Fréquentation et chiffre d'affaires en berne: les soldes, la fin du modèle?

Promotions moins intéressantes que sur internet, peur du Covid, télétravail... Cette année encore, les planètes ne sont pas alignées pour les soldes. Les commerçants sont inquiets. Le premier week-end fut catastrophique, avec une baisse de fréquentation allant jusqu'à moins 30% par rapport à l'avant-crise, en 2019, selon Procos, la Fédération représentative du commerce spécialisé.
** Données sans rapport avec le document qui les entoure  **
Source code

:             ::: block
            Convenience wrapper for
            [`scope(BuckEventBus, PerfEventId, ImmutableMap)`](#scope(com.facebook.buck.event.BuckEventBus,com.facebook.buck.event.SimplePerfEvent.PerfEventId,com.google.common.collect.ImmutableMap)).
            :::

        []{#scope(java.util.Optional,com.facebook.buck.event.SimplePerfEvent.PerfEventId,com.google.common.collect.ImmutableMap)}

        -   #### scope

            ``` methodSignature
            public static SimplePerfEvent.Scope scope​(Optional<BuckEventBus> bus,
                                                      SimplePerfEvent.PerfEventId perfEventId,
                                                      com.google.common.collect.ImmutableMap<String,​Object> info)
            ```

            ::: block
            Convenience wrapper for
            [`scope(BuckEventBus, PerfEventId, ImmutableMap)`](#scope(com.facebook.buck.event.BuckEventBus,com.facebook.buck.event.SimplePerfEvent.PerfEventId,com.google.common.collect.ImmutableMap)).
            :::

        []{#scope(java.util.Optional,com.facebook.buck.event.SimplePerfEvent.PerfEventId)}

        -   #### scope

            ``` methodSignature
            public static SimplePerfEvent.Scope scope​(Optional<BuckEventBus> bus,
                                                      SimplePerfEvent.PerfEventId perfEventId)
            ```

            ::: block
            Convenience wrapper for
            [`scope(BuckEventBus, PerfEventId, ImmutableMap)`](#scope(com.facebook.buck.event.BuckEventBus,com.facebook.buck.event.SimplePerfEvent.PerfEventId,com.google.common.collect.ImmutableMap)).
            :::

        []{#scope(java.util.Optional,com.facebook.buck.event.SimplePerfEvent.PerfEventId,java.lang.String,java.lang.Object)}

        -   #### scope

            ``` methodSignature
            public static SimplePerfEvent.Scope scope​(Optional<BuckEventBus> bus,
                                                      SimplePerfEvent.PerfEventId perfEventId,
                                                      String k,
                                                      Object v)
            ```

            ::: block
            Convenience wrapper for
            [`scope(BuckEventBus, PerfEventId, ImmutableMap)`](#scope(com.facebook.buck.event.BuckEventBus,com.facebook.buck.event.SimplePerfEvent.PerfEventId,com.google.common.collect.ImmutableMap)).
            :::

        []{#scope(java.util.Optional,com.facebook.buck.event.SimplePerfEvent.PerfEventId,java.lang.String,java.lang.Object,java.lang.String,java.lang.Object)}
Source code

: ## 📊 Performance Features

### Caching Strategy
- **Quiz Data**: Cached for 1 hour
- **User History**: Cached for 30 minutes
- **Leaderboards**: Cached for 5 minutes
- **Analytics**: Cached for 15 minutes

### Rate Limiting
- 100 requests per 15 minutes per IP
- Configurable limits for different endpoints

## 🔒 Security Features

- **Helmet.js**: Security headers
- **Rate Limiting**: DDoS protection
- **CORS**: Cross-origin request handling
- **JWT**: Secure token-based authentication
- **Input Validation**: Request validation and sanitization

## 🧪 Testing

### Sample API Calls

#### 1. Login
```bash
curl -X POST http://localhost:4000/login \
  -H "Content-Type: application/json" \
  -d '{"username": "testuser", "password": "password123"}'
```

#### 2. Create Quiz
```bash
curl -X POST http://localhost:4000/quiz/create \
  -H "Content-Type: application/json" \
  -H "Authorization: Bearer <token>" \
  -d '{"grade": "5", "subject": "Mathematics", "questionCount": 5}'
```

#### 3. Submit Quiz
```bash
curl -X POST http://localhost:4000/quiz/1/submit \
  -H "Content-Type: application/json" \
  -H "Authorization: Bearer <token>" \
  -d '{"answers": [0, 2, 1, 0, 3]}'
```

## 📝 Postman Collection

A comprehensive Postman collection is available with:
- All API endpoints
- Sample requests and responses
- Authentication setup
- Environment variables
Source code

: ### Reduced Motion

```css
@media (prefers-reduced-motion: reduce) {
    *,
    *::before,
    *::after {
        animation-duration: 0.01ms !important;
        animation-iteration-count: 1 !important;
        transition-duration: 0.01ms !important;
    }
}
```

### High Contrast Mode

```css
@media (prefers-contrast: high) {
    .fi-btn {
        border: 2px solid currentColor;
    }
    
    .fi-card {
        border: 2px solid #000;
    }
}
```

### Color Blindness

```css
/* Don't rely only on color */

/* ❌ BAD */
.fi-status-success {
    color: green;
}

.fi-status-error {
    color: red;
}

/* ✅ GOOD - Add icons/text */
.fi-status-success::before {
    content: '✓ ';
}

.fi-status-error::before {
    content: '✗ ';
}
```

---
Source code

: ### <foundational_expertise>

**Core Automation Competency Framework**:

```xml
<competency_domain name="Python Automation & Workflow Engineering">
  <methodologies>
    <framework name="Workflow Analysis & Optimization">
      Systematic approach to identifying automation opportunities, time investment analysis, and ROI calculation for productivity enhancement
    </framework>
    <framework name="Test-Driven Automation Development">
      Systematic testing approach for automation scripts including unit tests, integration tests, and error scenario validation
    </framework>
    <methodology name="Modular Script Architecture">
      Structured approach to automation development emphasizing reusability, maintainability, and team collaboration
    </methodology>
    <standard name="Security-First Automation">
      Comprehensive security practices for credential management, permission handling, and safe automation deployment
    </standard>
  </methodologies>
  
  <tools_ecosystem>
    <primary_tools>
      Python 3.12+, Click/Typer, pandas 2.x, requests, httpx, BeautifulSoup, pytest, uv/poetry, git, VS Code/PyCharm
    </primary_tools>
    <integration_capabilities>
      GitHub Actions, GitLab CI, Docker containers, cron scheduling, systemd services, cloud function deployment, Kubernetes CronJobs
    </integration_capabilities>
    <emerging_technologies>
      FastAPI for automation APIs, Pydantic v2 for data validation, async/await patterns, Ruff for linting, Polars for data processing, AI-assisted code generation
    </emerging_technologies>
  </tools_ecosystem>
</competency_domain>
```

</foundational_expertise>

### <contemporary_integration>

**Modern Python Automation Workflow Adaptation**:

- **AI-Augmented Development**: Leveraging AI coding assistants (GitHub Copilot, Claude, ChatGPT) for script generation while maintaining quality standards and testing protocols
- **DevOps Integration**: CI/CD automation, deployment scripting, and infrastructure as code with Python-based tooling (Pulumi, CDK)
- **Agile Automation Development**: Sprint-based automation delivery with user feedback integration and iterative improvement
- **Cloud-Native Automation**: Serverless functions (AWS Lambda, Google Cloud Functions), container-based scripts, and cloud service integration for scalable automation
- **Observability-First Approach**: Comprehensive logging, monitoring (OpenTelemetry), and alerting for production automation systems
Télétravail, contaminations au Covid et fermeture de classes sont autant de facteurs qui découragent les Français de se rendre en magasin. Mais la crise sanitaire est-elle vraiment responsable de ce mauvais démarrage, ou n'a-t-elle fait qu'accentuer un phénomène déjà présent? Le modèle des soldes est-il obsolète? Pas encore.
Réguler les promotions intempestives
La Fédération Nationale de l'Habillement (FNH), qui représente les boutiques de mode indépendantes, appelle à plus de régulation des promotions. En France, les périodes de soldes permettent aux commerçants de vendre à perte deux fois dans l'année, pendant quatre semaines, pour écouler leurs stocks.
Mais depuis quelques années, les grandes enseignes multiplient les opérations pré-soldes avec les ventes privées, quand sur internet, les promotions ont lieu tout au long de l'année. Rien n'interdit ces pratiques, tant que les entreprises ne vendent pas à perte.
"Beaucoup d'indépendants essayent de s’aligner sur les ventes privées des grandes enseignes, car quand la moitié de la rue fait des offres promotionnelles, le petit commerçant se sent obligé de le faire. Sinon, le consommateur ne comprend pas et va acheter ailleurs", explique Florence Bonnet-Touré, secrétaire générale de la FNH.
"Les soldes sont noyés par ces promotions qui ont lieu toute l'année. A la Saint-Valentin, à Pâques, pendant le Black Friday qui dure maintenant une semaine... Le message est brouillé. On voudrait retrouver ce rendez-vous avec les clients", ajoute-t-elle.
Un chiffre d'affaires plombé par la crise
Sur les cinq premiers jours de ces soldes d'hiver, le chiffre d'affaires 2022 est en baisse de 29% par rapport à l'avant-crise, en 2019, et de -19% par rapport à 2020, selon l'Alliance du Commerce, qui a présenté ce mardi son bilan 2021 du marché de l'habillement. La comparaison avec 2021 n'est pas très pertinente puisque l'année dernière, les soldes avaient été décalées de deux semaines.
Selon l'organisation professionnelle, le problème n'est pas l'attractivité des soldes mais la morosité ambiante liée à la situation sanitaire. Sur les cinq premiers jours, la fréquentation des boutiques est en baisse de -35% par rapport à 2019. Et contrairement à ce que l'on pourrait penser, le e-commerce ne s'en sort pas mieux. Les ventes en ligne connaissent la même baisse qu'en magasin, de -29% par rapport à 2019.
Signe que le Covid pèse sur les envies d'achat des Français, en 2021, dès que la situation sanitaire s'est améliorée, les achats sont repartis à la hausse. En juillet et en août, le chiffre d'affaires dans les magasins d'habillement a ainsi rebondi de 11% et 4% par rapport à 2019.
Supprimer les soldes n'est pas envisageable pour les commerçants. Selon l'Alliance du Commerce, le mois de janvier, celui des soldes d'hiver, est le deuxième mois d'activité pour l'habillement. Surtout, il est essentiel pour écouler les stocks et reconstituer la trésorerie des entreprises, qui servira notamment à financer les collections futures.
Un phénomène encore marginal émerge depuis quelques années: certaines marques revendiquent de ne pas faire de soldes. Se présentant comme éthiques et engagées, ces acteurs affirment pratiquer un "prix juste" tout au long de l'année, ne leur permettant de baisser leurs tarifs. Mais la pratique concerne surtout le milieu haut-de-gamme et non la fast fashion, qui use et abuse des promotions à l'année pour proposer des prix toujours plus bas.